Using the reduction of order method to solve a differential equation, let $y_1(t) = t^{-1}$ and $y_2(t) = v(t) \times t^{-1}$
I got $2tv''(t) - 3v'(t) =0$
Let $w(t) = v'(t)$ and I will get $w(t) = ct^{\frac{3}{2}}$
And I can integrate $w(t)$ to find $v(t)$,
$$v(t) = \int w(t)dt = Ct^{\frac{5}{2}} + k$$
So, here's my problem, my maths teacher told me that the constant in $v(t)$ should be neglected, I need to assume $C = \frac{2}{5}$ and $k = 0$. But I don't understand why should I do this.
The general solution is $c_1 y_1 + c_2 y_2$ for any constants $c_1,c_2$, where the $y_1,y_2$ are any two linearly independent solutions to the ODE. When you are applying reduction of order to get $y_2$ when you already know $y_1$, the required linear independence is achieved if $v$ isn't constant.
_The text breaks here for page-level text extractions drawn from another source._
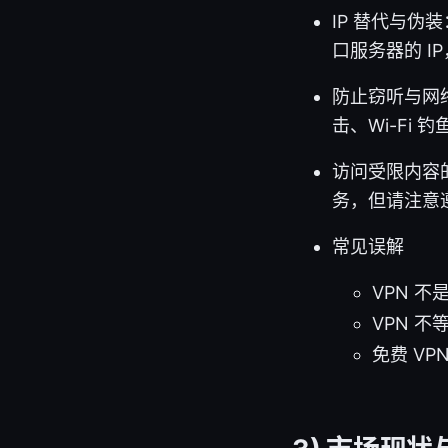
IP 替代与伪
口服务器的 I
防止窃听与网络
击、Wi-Fi 
访问受限内容
务，但请注意
常见误解
VPN 
VPN 
免费 V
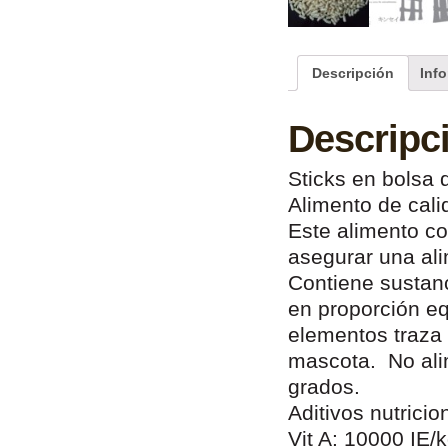
Descripción
Inf
Descripc
Sticks en bolsa 
Alimento de cal
Este alimento co
asegurar una ali
Contiene sustanc
en proporción eq
elementos traza 
mascota. No ali
grados.
Aditivos nutricio
Vit A: 10000 IE/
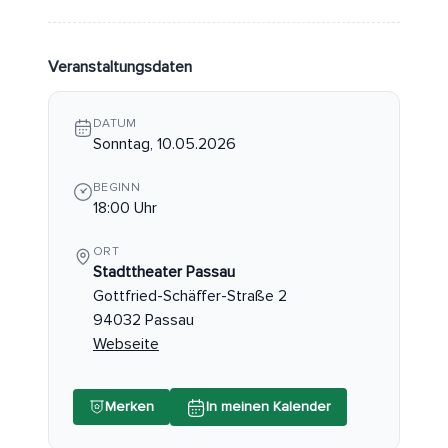
Veranstaltungsdaten
DATUM
Sonntag, 10.05.2026
BEGINN
18:00 Uhr
ORT
Stadttheater Passau
Gottfried-Schäffer-Straße 2
94032 Passau
Webseite
Merken
In meinen Kalender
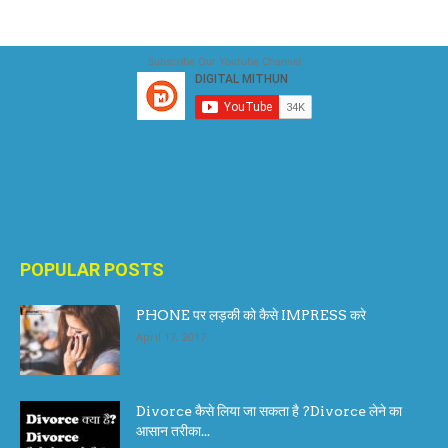
Subscribe Our Youtube Channel
POPULAR POSTS
PHONE पर लड़की को कैसे IMPRESS करे
April 17, 2017
Divorce कैसे लिया जा सकता है ?Divorce लेने का
आसान तरीका...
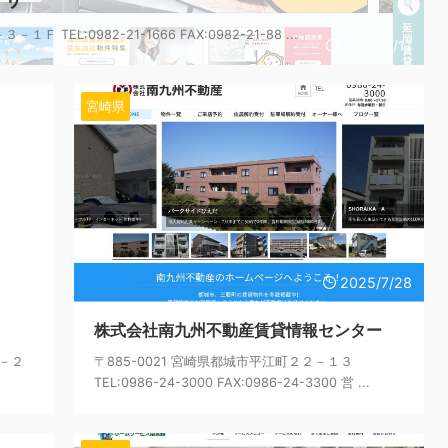
TEL:0982-21-1666 FAX:0982-21-88 ...
2025/9/11
宮崎県
5/8/29
2025/7/28
株式会社南九州不動産賃貸情報センター
０－２
〒885-0021 宮崎県都城市平江町２２－１３
TEL:0986-24-3000 FAX:0986-24-3300 営 ...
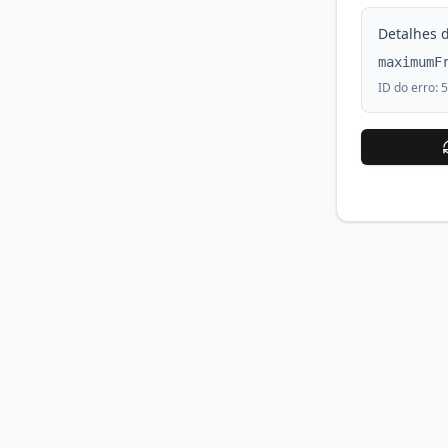
Detalhes d
maximumF
ID do erro:
5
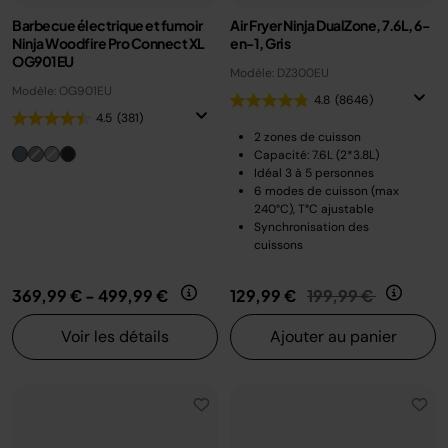
Barbecue électrique et fumoir
Air Fryer Ninja DualZone, 7.6L, 6-
Ninja Woodfire Pro Connect XL
en-1, Gris
OG901EU
Modèle: DZ300EU
Modèle: OG901EU
4.8
(8646)
4.5
(381)
2 zones de cuisson
Capacité: 7.6L (2*3.8L)
Idéal 3 à 5 personnes
6 modes de cuisson (max
240°C), T°C ajustable
Synchronisation des
cuissons
Prix réduit de
au
369,99 €
-
499,99 €
129,99 €
199,99 €
Voir les détails
Ajouter au panier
Since you're just looking for any solution $y_2$ linearly independent of $y_1$, you have the freedom to select the constants of integration arising in the reduction of order ODE (the $2tv''-3v'=0$ in your problem) to be essentially whatever you want. The only limitation is that you can't pick $C=0$, because then $v$ would be constant and so $y_1$ and $y_2$ wouldn't be linearly independent.
Ian give an answer for your question. Then, the general solution should be $y(t)=c_1t^{-2}+c_2t$ for arbitrary constant $c_1$ and $c_2$. Another way similar for the substitution is noticing that we have $t^2y''+2ty'-2y=0$ is an Euler-Cauchy equation, so we try $y:=t^{\lambda}$ then we can rewrite the ode as $(\lambda^2+\lambda-2)t^{\lambda}=0$. When $t\not=0$ we have the quadratic equation $\lambda^2+\lambda-2=0$ solving it we get $\lambda=-2$ or $\lambda =1$. Therefore general solution is given by $y(t)=c_1t^{-2}+c_2t$ for arbitrary constants $c_1$ and $c_2$.
$$2tv''(t) - 3v'(t) =0$$ $$\dfrac {v''(t) }{ v'(t)}=\dfrac 3{2t}$$ $$ \ln v'=\dfrac 32 \ln t+C$$ $$v'=ct^{3/2}$$ $$v=C_1t^{3/2}+C_2$$ You can assume also that $C_2 \ne 0$ then the general solution is: $$y= A y_1+By_2$$ $$y=A\dfrac 1t+B(v(t) y_1(t))$$ $$y=A\dfrac 1t+\dfrac B t(C_1t^{3/2}+C_2)$$ $$y=(A+BC_2)\dfrac 1t+\dfrac B tC_1t^{3/2}$$ $$y=(A+BC_2)\dfrac 1t+ B C_1t^{1/2}$$ More simply: $$y=C\dfrac 1t+ C_0t^{1/2}$$ The constant $C_2$ is absorbed so setting it to zero is more simple.